Why doesnt this give a compile error, is it a bug in golang or do I miss something?

intPadded := fmt.Sprintf("%09d", "i am a string" )
fmt.Println("bah" + intPadded)

when executed it gives

bah%!d(string=i am a string)

Upvotes: 1

Views: 2256

Answers (2)

peterSO
peterSO

Reputation: 166529

It's your bug. The compiler can only check that the fmt.Sprintf arguments have the proper type; all types implement the empty interface. Use the Go vet command.

func Sprintf

func Sprintf(format string, a ...interface{}) string

Sprintf formats according to a format specifier and returns the resulting string.

Interface types

An interface type specifies a method set called its interface. A variable of interface type can store a value of any type with a method set that is any superset of the interface. Such a type is said to implement the interface.

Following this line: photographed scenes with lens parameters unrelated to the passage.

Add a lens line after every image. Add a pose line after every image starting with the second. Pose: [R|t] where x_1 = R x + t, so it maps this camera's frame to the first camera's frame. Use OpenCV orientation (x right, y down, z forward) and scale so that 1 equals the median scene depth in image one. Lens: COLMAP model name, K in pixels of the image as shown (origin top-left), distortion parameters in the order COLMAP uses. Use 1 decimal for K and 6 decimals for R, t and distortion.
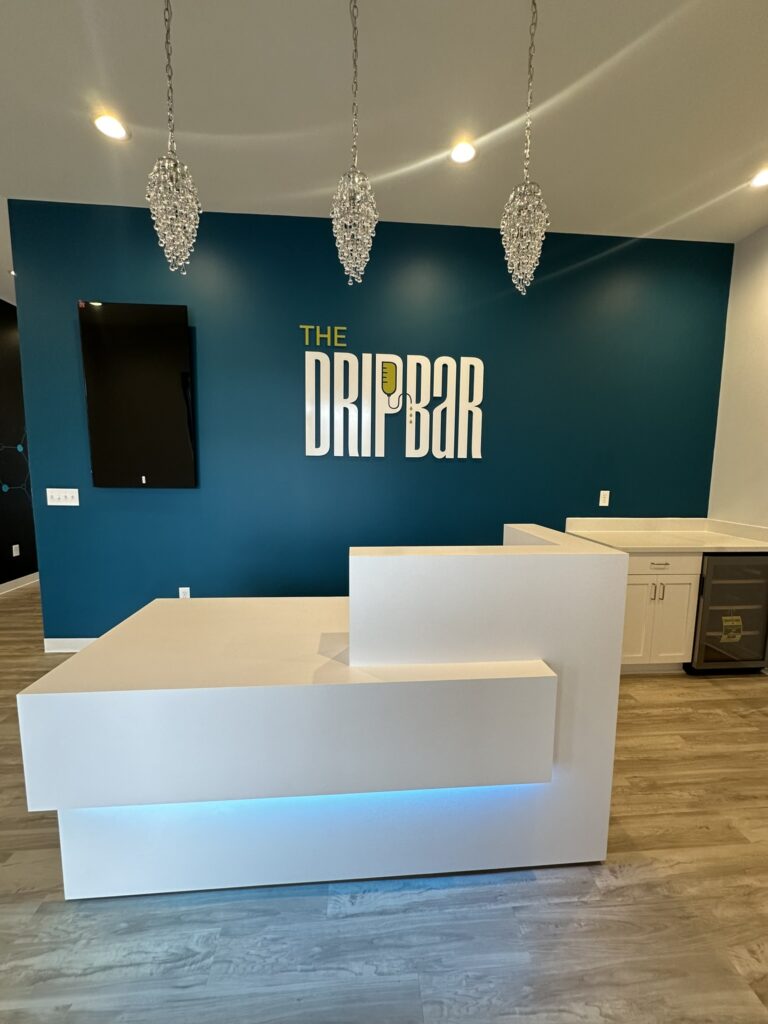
lens RADIAL K [[408.9, 0, 386.1], [0, 408.9, 511.3], [0, 0, 1]] dist [-0.001880, 0.000238]
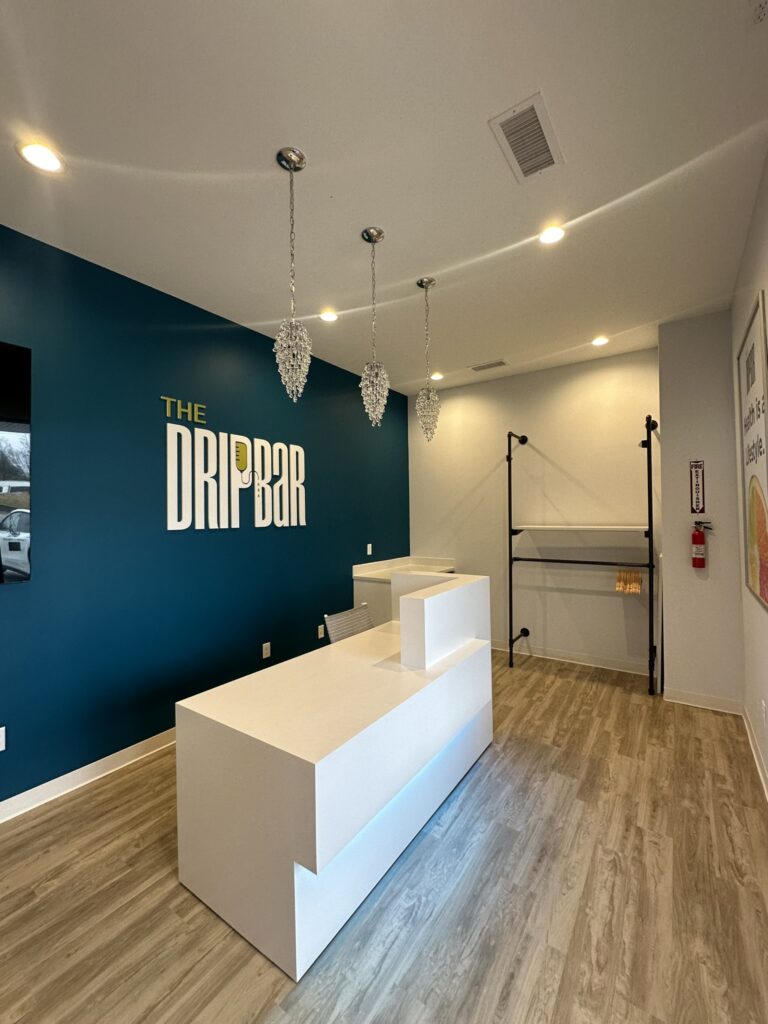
lens RADIAL K [[429.9, 0, 385.6], [0, 429.9, 508.5], [0, 0, 1]] dist [-0.001036, -0.000320]
pose [[0.626912, -0.008617, 0.779042, -0.653425], [0.106420, 0.991513, -0.074671, -0.059440], [-0.771787, 0.129718, 0.622509, -0.002777]]
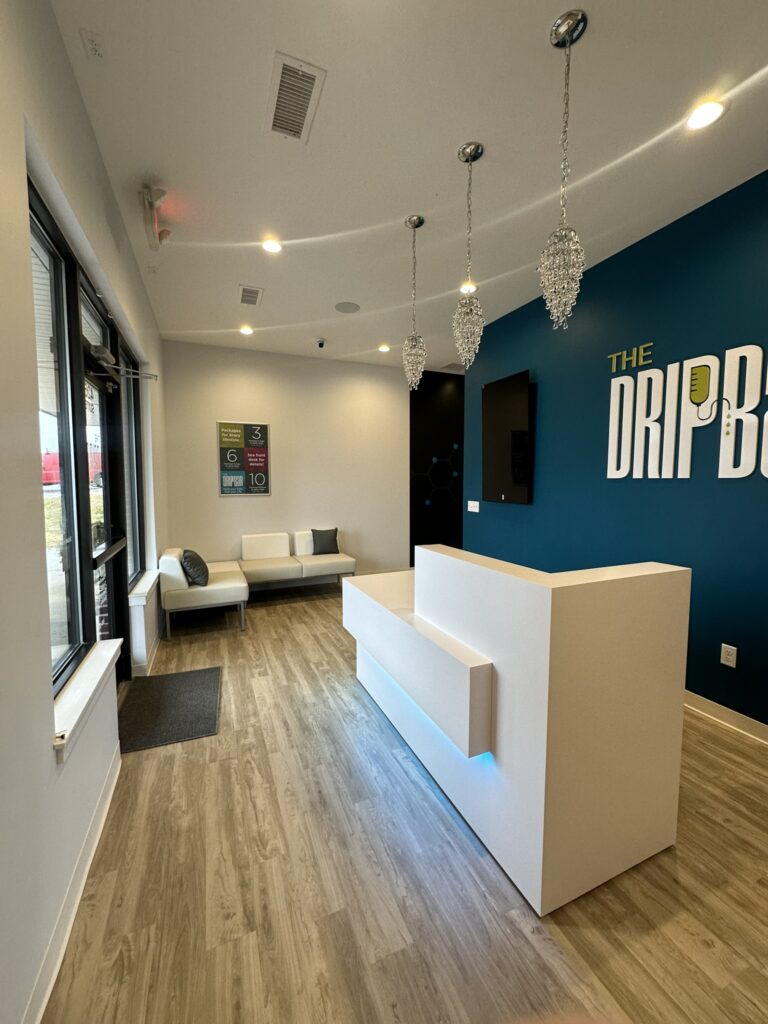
lens RADIAL K [[408.9, 0, 379.3], [0, 408.9, 509.9], [0, 0, 1]] dist [-0.001880, 0.000238]
pose [[0.311875, 0.057277, -0.948395, 0.612474], [-0.099117, 0.994696, 0.027479, -0.028354], [0.944939, 0.085433, 0.315898, 0.136741]]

A type implements any interface comprising any subset of its methods and may therefore implement several distinct interfaces. For instance, all types implement the empty interface:

interface{}

Command vet

Vet examines Go source code and reports suspicious constructs, such as Printf calls whose arguments do not align with the format string.

Upvotes: 2

Evan
Evan

Reputation: 6545

"If an invalid argument is given for a verb, such as providing a string to %d, the generated string will contain a description of the problem" per http://golang.org/pkg/fmt/

It doesn't give a compile-time error because there is no compile-time error. fmt.Sprintf() is defined as taking ...interface{} for its last argument, which is valid for any sequence of types. The checking is done only at runtime.